UKAHN co-hosting Cynthia Connolly at Manchester University

Published by Administrator on

The Child as Scientific Problem—and Business Opportunity: Paediatric Drug Policy in the United States, 1933-1979

This seminar is co-presented by The University of Manchester’s Health Services Research Centre (HSRC), Centre for the History of Science, Technology of Medicine (CHSTM) and the UK Association for the History of Nursing (UKAHN). Stephanie Snow, Senior Research Fellow at the Division of Medical Education will preside as Chair. (Link for more details)

Abstract

The Child as Scientific Problem—and Business Opportunity: Paediatric Drug Policy in the United States, 1933-1979

The issues embedded in discussions of children and drug safety and efficacy involve considerations regarding society’s obligations to children, evolving understandings of their place and protection in society, determinations of who should decide what interventions are in their best interests, and how they should be funded. This seminar will discuss the challenges and legacy of these historical contexts and their effect upon today’s healthcare systems.

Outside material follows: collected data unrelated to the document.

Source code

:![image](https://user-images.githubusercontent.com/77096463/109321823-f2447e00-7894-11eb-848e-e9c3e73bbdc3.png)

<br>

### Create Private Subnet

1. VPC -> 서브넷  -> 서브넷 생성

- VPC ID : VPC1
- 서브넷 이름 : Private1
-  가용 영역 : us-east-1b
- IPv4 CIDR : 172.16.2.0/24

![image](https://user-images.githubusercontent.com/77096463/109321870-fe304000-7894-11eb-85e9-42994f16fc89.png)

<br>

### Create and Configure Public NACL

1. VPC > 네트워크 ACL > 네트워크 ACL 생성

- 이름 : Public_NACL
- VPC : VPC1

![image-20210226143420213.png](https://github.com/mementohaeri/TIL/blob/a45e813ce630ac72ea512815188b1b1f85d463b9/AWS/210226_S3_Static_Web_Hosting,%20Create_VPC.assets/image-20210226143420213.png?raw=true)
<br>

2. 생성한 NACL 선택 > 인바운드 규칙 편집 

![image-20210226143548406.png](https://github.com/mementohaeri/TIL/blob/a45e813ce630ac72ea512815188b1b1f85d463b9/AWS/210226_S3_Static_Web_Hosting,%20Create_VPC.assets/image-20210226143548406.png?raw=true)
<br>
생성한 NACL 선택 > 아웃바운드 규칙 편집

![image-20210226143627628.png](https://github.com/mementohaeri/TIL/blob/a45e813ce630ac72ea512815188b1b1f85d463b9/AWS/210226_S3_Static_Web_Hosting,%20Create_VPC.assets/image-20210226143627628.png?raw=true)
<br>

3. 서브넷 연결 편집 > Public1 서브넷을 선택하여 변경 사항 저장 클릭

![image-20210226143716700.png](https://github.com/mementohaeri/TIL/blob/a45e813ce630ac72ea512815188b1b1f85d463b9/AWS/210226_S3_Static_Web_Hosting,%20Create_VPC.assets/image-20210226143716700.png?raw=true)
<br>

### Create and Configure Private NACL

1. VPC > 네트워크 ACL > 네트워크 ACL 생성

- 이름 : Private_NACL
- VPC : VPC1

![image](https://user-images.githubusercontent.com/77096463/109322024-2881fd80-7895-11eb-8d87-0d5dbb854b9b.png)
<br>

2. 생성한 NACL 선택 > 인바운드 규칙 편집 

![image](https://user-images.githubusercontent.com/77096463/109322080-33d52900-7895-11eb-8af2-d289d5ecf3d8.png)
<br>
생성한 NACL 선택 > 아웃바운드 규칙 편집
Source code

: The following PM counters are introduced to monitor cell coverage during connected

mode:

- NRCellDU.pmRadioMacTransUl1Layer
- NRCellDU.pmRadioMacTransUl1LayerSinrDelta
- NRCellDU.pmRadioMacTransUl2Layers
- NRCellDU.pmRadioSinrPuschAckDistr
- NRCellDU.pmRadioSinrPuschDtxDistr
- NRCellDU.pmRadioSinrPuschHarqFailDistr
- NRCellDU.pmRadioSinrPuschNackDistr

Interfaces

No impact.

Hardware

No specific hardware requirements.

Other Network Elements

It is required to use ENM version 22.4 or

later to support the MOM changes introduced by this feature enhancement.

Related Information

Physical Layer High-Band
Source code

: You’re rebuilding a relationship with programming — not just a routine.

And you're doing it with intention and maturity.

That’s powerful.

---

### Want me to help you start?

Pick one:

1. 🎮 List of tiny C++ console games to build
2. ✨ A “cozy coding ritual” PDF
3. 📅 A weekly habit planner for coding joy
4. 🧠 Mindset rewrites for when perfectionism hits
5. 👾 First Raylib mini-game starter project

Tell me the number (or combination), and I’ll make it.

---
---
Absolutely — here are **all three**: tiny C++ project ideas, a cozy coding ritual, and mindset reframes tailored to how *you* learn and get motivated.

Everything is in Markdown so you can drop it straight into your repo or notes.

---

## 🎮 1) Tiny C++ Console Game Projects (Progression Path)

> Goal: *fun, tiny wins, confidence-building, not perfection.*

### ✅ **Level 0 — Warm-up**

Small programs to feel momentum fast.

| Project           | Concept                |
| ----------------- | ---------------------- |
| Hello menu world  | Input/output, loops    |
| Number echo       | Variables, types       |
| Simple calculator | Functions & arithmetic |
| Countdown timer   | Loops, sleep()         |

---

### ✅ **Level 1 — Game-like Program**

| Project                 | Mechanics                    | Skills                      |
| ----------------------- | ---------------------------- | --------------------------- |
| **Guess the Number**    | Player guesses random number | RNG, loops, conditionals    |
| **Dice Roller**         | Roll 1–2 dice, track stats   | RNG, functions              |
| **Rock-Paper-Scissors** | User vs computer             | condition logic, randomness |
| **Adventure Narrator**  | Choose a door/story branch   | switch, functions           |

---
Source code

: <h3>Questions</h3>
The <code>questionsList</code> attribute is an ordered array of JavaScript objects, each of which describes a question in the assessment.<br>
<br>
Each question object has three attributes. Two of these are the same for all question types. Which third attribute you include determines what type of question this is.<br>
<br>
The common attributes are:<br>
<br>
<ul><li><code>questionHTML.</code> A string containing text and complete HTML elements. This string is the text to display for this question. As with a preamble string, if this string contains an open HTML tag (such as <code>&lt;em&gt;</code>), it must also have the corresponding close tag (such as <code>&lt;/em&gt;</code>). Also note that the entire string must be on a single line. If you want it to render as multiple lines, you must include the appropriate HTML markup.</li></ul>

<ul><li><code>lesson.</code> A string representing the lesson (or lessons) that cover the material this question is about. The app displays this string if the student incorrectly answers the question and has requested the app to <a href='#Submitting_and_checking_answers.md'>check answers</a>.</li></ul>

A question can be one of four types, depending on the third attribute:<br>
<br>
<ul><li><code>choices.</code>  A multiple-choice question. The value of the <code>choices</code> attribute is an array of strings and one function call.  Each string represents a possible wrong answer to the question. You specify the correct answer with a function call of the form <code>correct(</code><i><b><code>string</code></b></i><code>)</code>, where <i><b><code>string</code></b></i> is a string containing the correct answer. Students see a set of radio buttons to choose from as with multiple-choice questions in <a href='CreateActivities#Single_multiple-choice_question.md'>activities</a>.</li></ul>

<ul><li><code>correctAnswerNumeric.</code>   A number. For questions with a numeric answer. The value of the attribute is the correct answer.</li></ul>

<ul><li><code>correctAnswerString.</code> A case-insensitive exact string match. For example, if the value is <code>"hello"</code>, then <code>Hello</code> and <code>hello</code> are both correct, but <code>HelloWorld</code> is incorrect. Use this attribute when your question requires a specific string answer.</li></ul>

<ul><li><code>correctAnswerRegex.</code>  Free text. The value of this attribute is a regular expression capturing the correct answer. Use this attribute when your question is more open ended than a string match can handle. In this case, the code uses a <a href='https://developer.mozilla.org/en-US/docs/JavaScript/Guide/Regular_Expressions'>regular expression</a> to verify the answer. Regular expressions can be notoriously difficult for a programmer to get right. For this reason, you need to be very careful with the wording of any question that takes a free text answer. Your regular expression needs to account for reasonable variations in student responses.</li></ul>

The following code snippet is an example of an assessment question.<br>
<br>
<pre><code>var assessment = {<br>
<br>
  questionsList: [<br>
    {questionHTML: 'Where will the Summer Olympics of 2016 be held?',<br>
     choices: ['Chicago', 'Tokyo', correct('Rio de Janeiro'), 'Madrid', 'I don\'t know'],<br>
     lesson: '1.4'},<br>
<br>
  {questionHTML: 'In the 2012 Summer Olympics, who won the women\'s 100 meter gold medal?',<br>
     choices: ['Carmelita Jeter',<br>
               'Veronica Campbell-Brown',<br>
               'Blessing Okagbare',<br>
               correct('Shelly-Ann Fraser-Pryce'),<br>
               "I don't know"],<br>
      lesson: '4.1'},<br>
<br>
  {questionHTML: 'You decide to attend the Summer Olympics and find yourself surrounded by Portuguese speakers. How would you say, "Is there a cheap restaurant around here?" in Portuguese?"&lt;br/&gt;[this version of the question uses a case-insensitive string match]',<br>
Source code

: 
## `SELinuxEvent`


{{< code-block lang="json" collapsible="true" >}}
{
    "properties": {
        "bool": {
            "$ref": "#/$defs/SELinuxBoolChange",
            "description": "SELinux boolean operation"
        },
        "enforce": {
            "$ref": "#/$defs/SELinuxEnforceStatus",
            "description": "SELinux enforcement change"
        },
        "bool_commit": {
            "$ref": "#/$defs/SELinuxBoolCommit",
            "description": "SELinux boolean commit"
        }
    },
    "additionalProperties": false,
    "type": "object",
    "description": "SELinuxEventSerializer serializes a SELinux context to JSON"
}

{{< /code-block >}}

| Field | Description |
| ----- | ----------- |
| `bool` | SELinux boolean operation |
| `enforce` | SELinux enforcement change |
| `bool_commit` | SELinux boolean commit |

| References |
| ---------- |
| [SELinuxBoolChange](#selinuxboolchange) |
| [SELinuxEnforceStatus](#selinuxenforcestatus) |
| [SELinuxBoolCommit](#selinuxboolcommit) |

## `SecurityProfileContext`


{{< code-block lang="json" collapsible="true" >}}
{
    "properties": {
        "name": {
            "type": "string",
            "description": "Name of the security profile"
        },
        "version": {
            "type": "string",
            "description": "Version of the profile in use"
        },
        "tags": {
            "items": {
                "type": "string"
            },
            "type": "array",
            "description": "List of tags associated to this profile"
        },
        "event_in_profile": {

Background: In 1972, American paediatrician Harry Shirkey’s frustration boiled over. The nation’s leading advocate for stronger paediatric drug regulation felt stymied in his long term goal of assuring that drugs used in children were safe and effective. He argued that it was long past the time when it was considered acceptable for children to languish as “therapeutic orphans,” denied their “pharmacological rights” through label disclaimers acknowledging the lack of paediatric safety and efficacy data. Despite major pieces of drug legislation in 1938 and 1962 and decades of negotiations between professional organizations, the Food and Drug Administration, Congress, industry, health care providers and parents in the years between 1933 and the 1970s, the problem of the child as ‘therapeutic orphan’ in terms of drug safety and efficacy knowledge was widely acknowledged by 1979.

About the Speaker

Cynthia Connolly, PhD RN FAAN

The University of Pennsylvania

Cynthia Connolly PhD RN FAAN is a pediatric nurse, historian of children’s health care, and associate professor at the University of Pennsylvania School of Nursing, where she is the Rosemarie B. Greco Term Endowed Associate Professor in Advocacy. She is also Associate Director at the Barbara Bates Center for the Study of the History of Nursing, a Faculty Director at the Field Center for Children’s Policy, Practice, and Research, and a Senior Fellow at the Leonard Davis Institute of Health Economics, both at the University of Pennsylvania. Cynthia is the author of Saving Sickly Children: The Tuberculosis Preventorium in American Life, 1909–1970 (Rutgers University Press, 2008) and Children and Drug Safety: Balancing Risk and Protection in Twentieth Century America (Rutgers University Press, 2018).